Example: Automating CIS-based Microsoft 365 compliance with ConfigCobra

One practical example of this kind of automation is ConfigCobra, which is focused purely on automated cloud compliance for Microsoft 365.

It’s designed for teams that want a structured, repeatable way to:

  • Continuously assess Microsoft 365 against the CIS Microsoft 365 Foundations Benchmark (129 controls, Level 1 and Level 2 profiles).
  • Run scheduled assessments (daily, weekly, monthly) instead of ad-hoc checks.
  • Detect configuration drift when settings silently change over time.
  • Map CIS controls to multiple standards – NIS2, HIPAA, PCI DSS, ISO/IEC 27001, NIST CSF, and others.
  • Generate PDF reports with evidence and remediation guidance that are ready to hand to auditors.
  • Support collaboration via role-based access control so security, IT, and compliance teams can all work from the same view.

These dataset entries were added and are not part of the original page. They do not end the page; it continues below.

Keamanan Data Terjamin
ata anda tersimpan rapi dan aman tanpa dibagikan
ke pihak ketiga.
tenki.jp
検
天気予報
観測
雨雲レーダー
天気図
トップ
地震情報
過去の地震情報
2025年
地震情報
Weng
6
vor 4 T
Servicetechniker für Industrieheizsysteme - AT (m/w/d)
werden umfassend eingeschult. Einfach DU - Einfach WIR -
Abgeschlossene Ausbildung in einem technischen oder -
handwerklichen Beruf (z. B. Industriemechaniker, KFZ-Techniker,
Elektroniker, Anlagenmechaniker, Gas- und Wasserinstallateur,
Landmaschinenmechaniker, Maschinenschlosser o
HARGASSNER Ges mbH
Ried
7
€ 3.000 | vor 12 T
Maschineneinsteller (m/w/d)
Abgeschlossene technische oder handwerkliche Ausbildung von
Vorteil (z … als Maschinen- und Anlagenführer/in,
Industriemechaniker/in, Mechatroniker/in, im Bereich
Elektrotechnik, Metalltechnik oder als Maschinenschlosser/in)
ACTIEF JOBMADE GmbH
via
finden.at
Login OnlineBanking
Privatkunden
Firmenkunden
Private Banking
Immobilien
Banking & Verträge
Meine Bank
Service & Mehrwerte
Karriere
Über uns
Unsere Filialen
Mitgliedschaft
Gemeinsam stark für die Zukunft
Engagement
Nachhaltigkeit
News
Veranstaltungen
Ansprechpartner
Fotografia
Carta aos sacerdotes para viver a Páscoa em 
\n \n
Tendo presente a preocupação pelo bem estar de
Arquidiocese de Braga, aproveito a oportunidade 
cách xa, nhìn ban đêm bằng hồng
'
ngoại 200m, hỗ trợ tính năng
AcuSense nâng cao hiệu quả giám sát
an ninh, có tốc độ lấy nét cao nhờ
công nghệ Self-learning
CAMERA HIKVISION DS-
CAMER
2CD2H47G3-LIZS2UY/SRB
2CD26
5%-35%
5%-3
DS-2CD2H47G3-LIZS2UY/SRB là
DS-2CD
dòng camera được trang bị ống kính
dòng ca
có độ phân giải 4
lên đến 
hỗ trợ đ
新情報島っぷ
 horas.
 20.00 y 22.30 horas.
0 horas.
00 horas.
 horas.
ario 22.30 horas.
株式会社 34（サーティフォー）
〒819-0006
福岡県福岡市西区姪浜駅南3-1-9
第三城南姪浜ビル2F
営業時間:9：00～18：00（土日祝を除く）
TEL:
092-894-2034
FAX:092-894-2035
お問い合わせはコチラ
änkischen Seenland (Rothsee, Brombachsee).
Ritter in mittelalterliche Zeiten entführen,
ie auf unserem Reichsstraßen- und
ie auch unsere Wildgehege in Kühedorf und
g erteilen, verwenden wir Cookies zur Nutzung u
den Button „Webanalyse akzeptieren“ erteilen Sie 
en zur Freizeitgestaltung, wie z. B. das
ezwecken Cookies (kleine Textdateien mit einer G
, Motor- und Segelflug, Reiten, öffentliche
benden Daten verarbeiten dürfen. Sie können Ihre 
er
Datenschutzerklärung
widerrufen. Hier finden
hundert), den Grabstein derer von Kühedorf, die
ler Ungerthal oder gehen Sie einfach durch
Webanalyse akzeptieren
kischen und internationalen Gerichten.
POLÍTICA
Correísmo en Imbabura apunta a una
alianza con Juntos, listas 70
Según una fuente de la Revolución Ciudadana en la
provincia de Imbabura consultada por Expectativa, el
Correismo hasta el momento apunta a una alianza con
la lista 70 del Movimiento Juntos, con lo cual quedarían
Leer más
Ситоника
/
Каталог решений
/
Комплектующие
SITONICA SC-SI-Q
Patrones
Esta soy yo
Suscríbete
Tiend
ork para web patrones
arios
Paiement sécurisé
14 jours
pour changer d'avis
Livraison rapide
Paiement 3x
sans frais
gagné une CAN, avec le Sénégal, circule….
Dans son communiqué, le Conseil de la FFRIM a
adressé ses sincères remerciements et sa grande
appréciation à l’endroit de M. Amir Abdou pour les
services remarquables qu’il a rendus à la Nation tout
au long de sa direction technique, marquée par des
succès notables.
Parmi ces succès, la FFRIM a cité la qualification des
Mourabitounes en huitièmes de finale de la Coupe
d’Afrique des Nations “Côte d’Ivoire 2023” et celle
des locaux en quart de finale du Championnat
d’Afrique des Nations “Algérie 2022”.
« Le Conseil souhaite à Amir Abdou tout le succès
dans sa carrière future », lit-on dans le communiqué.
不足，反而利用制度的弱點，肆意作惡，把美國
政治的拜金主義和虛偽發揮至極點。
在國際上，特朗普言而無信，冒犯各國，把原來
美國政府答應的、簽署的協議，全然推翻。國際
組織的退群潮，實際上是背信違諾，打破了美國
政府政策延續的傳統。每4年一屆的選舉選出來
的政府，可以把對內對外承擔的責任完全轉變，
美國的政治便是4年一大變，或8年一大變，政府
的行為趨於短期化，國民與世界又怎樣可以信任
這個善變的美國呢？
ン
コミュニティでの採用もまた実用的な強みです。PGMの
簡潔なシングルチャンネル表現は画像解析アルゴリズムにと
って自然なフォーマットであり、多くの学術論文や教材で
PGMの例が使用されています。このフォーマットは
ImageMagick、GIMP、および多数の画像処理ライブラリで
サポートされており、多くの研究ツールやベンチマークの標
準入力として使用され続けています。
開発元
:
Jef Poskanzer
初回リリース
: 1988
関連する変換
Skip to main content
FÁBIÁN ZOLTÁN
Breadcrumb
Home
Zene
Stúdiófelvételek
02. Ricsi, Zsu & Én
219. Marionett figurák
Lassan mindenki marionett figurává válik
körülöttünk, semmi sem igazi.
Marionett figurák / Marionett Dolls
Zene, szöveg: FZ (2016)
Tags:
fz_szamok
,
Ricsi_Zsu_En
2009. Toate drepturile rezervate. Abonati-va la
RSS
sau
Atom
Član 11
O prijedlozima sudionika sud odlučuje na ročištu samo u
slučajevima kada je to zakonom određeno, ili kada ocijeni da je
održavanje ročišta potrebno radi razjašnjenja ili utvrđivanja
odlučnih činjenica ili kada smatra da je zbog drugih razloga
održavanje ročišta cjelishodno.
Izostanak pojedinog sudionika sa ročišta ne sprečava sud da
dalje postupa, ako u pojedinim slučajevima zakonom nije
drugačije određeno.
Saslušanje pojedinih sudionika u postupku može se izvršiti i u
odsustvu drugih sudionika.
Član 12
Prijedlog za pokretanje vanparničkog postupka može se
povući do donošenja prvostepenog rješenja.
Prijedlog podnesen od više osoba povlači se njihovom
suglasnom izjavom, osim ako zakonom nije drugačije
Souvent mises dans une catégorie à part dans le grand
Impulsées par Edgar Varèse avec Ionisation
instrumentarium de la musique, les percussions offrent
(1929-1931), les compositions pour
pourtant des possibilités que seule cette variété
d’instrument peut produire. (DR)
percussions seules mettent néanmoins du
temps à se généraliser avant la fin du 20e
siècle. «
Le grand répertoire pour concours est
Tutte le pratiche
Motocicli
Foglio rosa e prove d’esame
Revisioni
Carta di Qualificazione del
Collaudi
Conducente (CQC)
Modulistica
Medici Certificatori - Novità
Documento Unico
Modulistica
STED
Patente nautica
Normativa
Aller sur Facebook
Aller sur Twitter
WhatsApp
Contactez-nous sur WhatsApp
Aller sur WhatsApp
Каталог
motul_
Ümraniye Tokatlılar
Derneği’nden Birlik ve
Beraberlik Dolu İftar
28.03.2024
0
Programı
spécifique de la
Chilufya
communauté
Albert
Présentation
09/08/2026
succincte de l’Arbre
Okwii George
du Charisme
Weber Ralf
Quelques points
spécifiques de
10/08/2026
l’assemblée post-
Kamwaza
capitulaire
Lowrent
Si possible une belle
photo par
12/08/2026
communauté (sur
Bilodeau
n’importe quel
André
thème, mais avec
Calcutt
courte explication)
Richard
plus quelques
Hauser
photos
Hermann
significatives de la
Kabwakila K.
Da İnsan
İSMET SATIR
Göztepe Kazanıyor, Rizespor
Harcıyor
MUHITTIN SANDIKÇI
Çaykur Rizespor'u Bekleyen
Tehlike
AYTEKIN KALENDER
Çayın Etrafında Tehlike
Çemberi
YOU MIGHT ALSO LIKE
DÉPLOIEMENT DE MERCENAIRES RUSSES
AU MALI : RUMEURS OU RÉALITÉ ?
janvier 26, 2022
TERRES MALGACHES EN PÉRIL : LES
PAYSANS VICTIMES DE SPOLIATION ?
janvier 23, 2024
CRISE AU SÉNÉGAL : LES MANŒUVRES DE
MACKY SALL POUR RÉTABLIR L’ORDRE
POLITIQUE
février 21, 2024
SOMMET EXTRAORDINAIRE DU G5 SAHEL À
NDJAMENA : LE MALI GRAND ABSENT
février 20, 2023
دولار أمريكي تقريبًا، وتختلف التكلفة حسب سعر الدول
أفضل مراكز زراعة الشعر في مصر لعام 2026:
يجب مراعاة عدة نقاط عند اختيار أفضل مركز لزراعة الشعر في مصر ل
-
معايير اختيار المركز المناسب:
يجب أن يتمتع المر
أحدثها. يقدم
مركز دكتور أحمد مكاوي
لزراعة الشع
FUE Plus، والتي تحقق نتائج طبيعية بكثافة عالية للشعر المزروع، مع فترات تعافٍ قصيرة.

If you’re trying to become or stay cis certified microsoft 365 aligned, a tool like this essentially turns the cis benchmark microsoft 365 guide from a static PDF into a living, automated checklist. It doesn’t replace the Microsoft portals we walked through, but it connects the dots and keeps everything monitored.

You can explore ConfigCobra, including its Free Trial and paid plans, here: https://configcobra.com/compliance

Microsoft 365 actually gives you a solid foundation for security and compliance — but only if you know where to look and how to tie the tools together.

You start in the Microsoft 365 admin center to get your bearings. From there, use Microsoft 365 Defender to understand your Secure Score and tighten identity and access controls. Move into the Purview compliance portal to manage audit logs, records, retention, and overall compliance posture. Round that out with Entra for identity governance, Priva for privacy, and the Service Trust Portal to leverage inherited Microsoft controls during audits.

Once that baseline is in place, the next logical step is to reduce manual effort and push toward microsoft 365 compliance automation. That’s where an automated m365 compliance assessment approach, especially one aligned to the cis benchmark microsoft 365, can make a big difference.

If you’re currently wrestling with spreadsheets and screenshots to prepare for audits, it’s worth looking at a specialized tool like ConfigCobra that continuously checks your tenant against CIS controls, detects drift, and produces audit-ready reports: https://configcobra.com/compliance

Taking a few hours now to structure your use of these built-in tools — and then automating the repetitive checks — will pay off every time you’re asked, “How secure and compliant is our Microsoft 365 environment, really?”